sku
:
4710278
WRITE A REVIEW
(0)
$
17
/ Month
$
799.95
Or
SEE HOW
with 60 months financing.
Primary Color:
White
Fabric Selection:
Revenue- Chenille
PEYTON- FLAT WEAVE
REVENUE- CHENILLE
= = =
Job: From the line containing "WRITE A REVIEW" through the last line of the entries above, print each line exactly as it stands.

Your response:
WRITE A REVIEW
(0)
$
17
/ Month
$
799.95
Or
SEE HOW
with 60 months financing.
Primary Color:
White
Fabric Selection:
Revenue- Chenille
PEYTON- FLAT WEAVE
REVENUE- CHENILLE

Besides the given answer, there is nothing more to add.